**DATA RECORDS:**

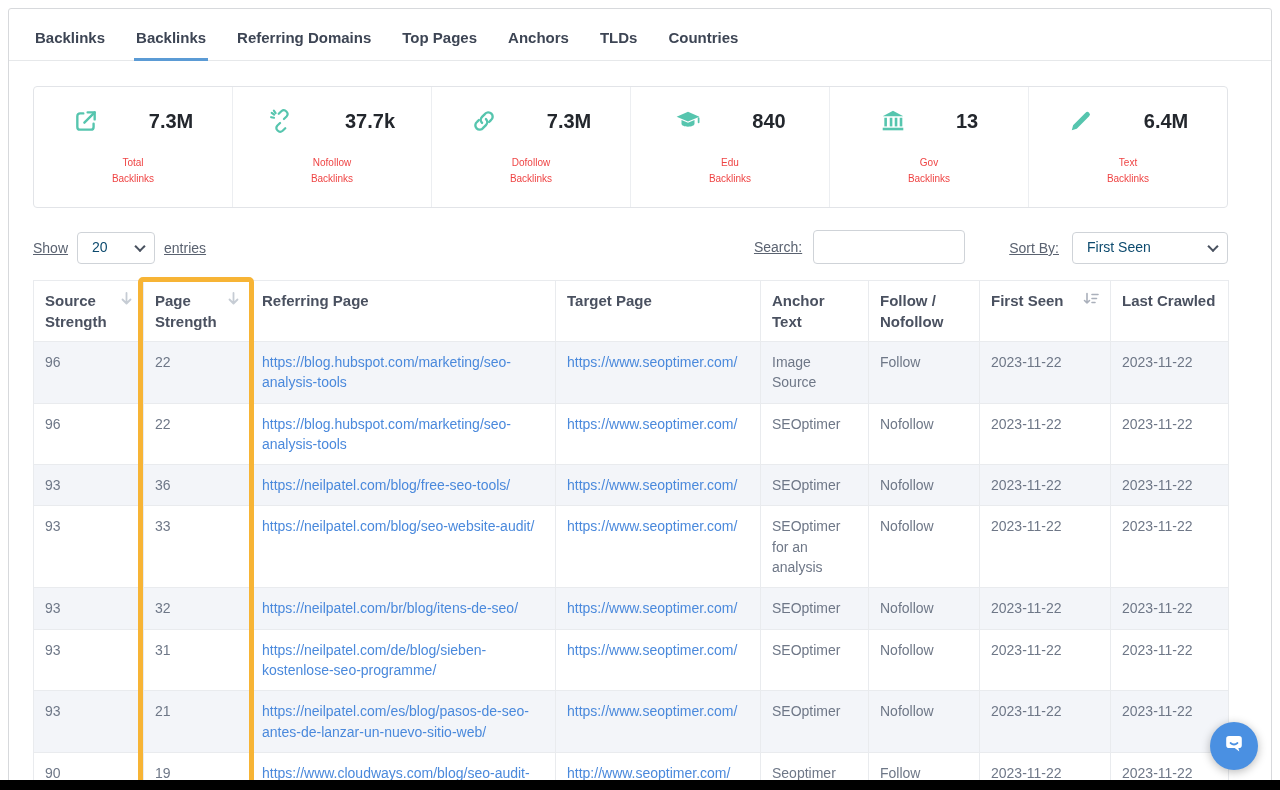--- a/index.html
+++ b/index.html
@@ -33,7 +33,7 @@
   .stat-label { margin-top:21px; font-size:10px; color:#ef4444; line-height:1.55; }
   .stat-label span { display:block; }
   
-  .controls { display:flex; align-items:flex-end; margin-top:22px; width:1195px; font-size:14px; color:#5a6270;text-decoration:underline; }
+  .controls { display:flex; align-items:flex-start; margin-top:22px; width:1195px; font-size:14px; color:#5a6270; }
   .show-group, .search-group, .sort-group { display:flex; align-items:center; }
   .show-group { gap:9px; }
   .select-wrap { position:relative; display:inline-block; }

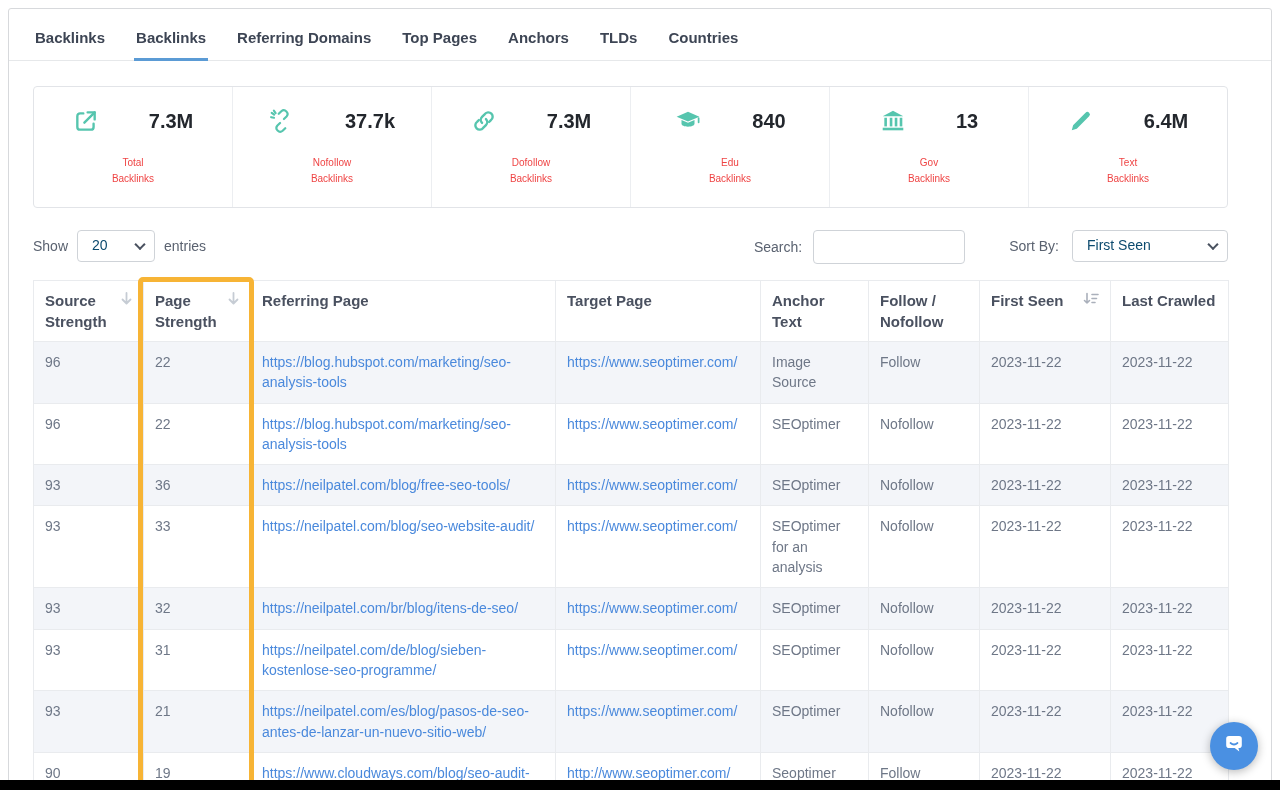--- a/index.html
+++ b/index.html
@@ -44,7 +44,7 @@
   }
   select {
     appearance:none; -webkit-appearance:none; border:1px solid #cfd3d8; border-radius:4px;
-    background:#fff; color:#0c4a6e; font-size:14px; padding:6px 26px 11px 14px;
+    background:#fff; color:#4d7c0f; font-size:14px; padding:6px 26px 11px 14px;
     font-family:inherit; height:32px; cursor:pointer;
   }
   .entries-select { width:78px; }

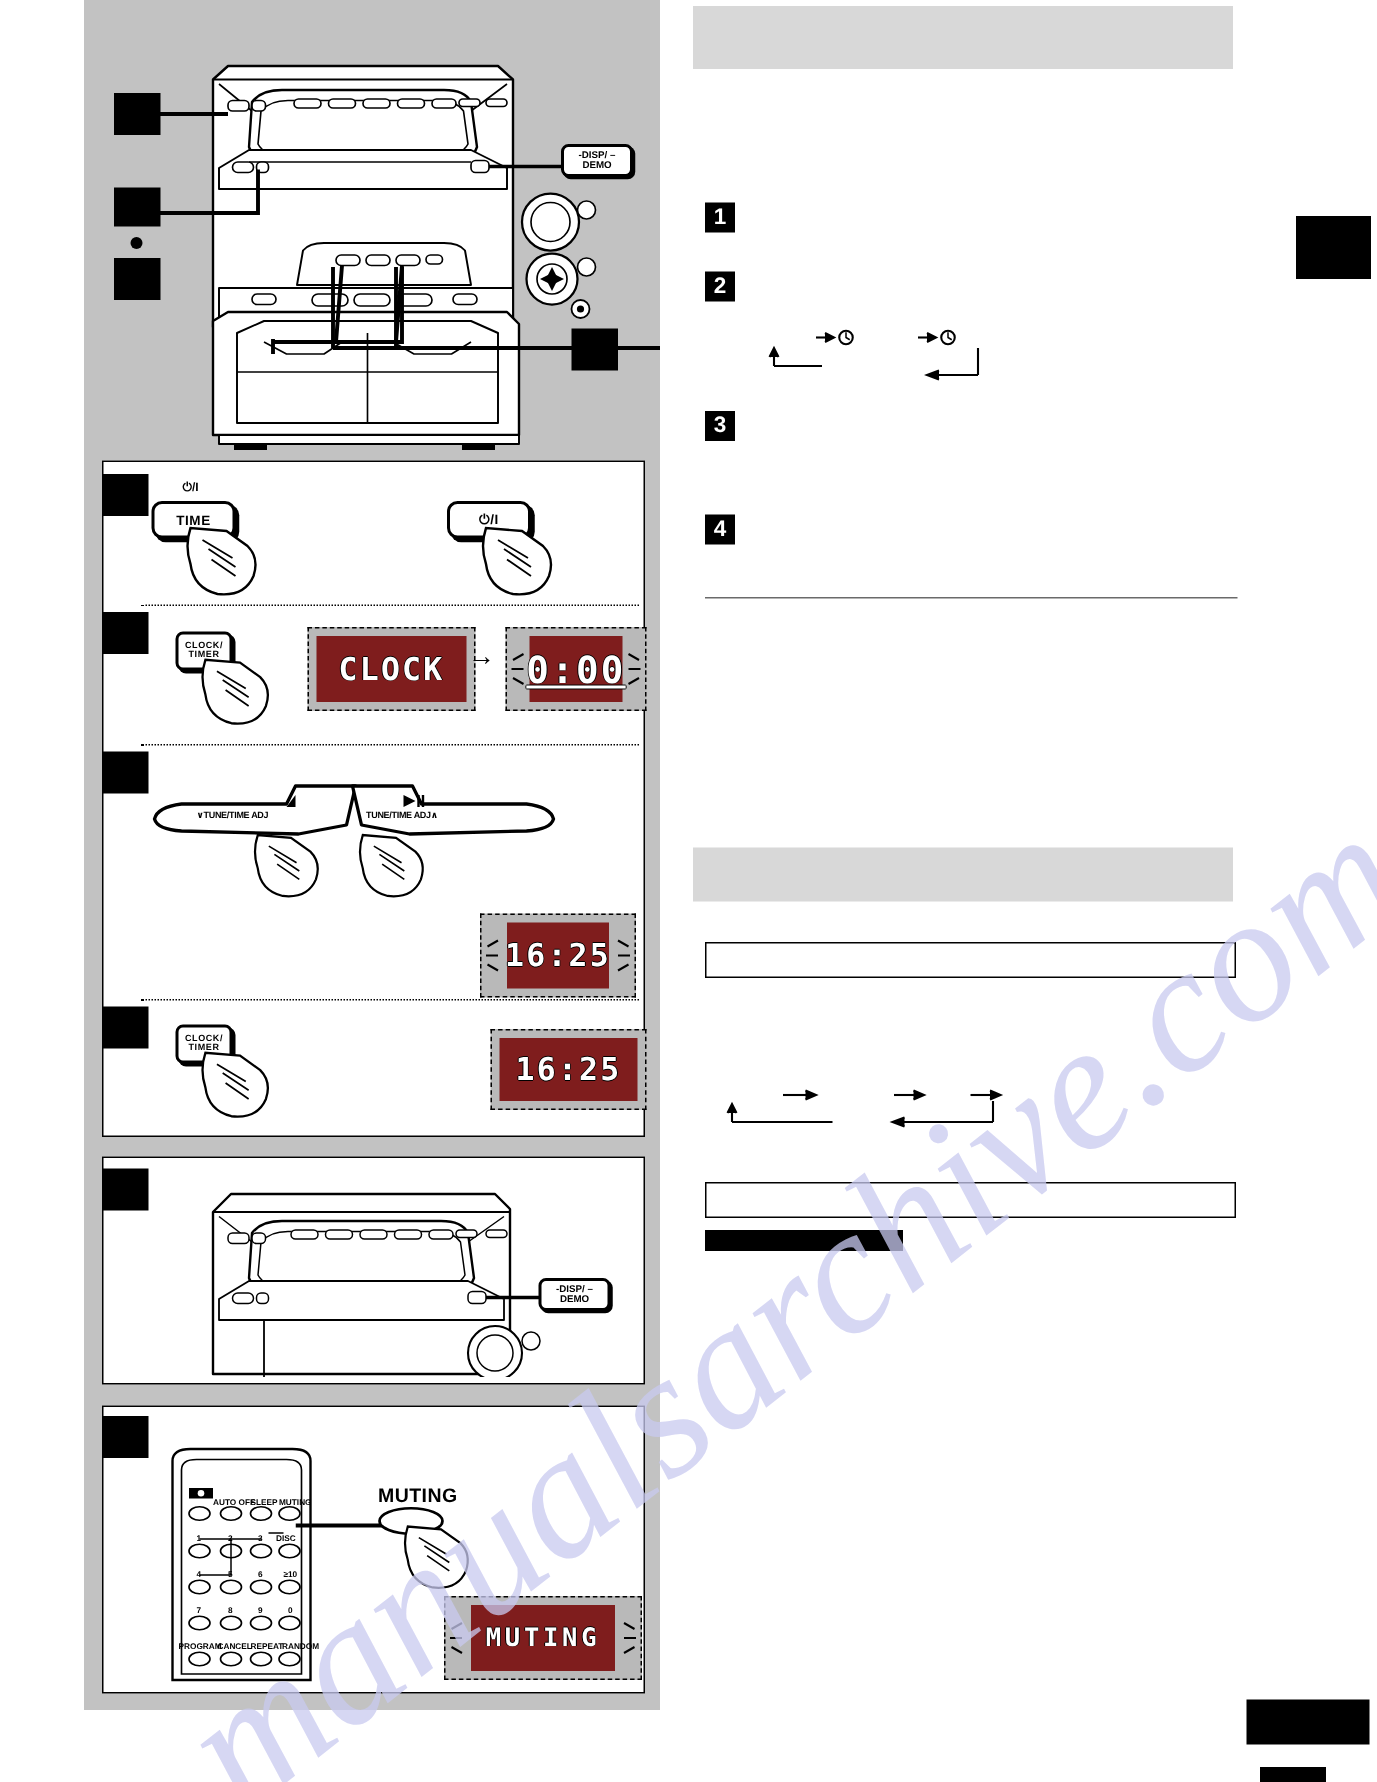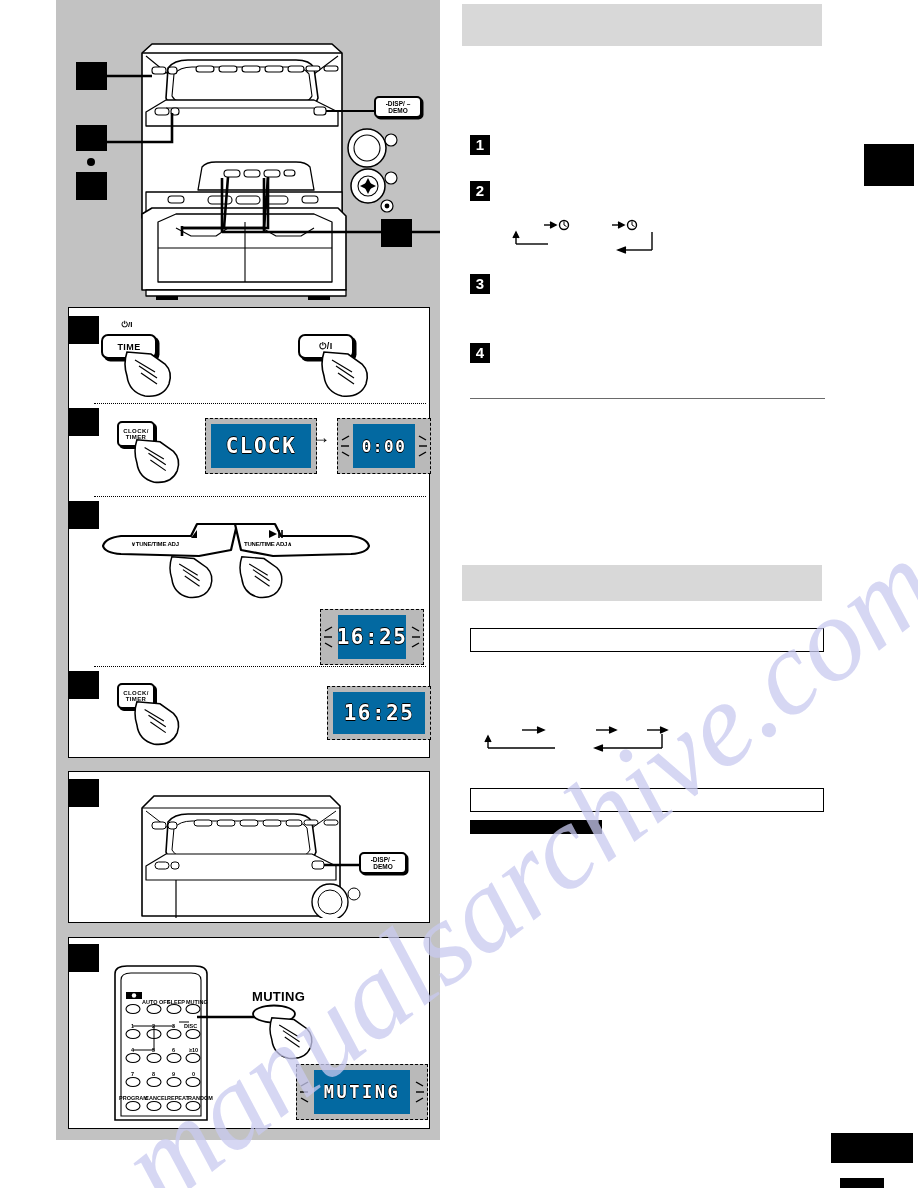--- a/index.html
+++ b/index.html
@@ -42,7 +42,7 @@
     display:flex;align-items:center;justify-content:center;
   }
   .lcd .glass{
-    background:#0369a1;display:flex;align-items:center;justify-content:center;
+    background:#7f1d1d;display:flex;align-items:center;justify-content:center;
     width:100%;height:100%;text-align:center;
   }
   .seg{

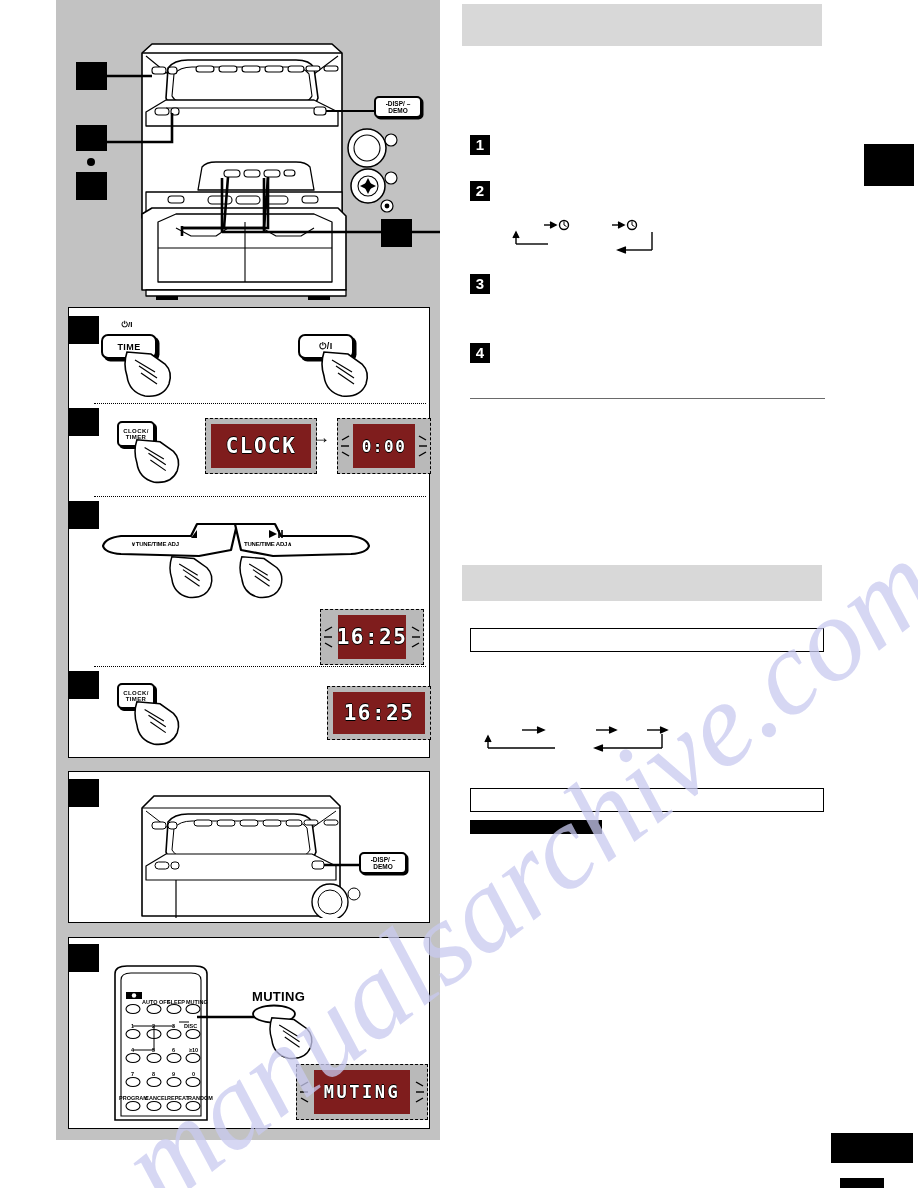--- a/index.html
+++ b/index.html
@@ -261,7 +261,7 @@
           </g>
       </svg>
       <div class="glass" style="width:62px;">
-        <span class="seg" style="font-size:16px;">0:00</span>
+        <span class="seg" style="font-size:25px;text-decoration:underline;">0:00</span>
       </div>
     </div>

**WORK TASK:** Review the preceding data and report every line that includes the string "show".

**TASK OUTPUT:**
   .show-group, .search-group, .sort-group { display:flex; align-items:center; }
   .show-group { gap:9px; }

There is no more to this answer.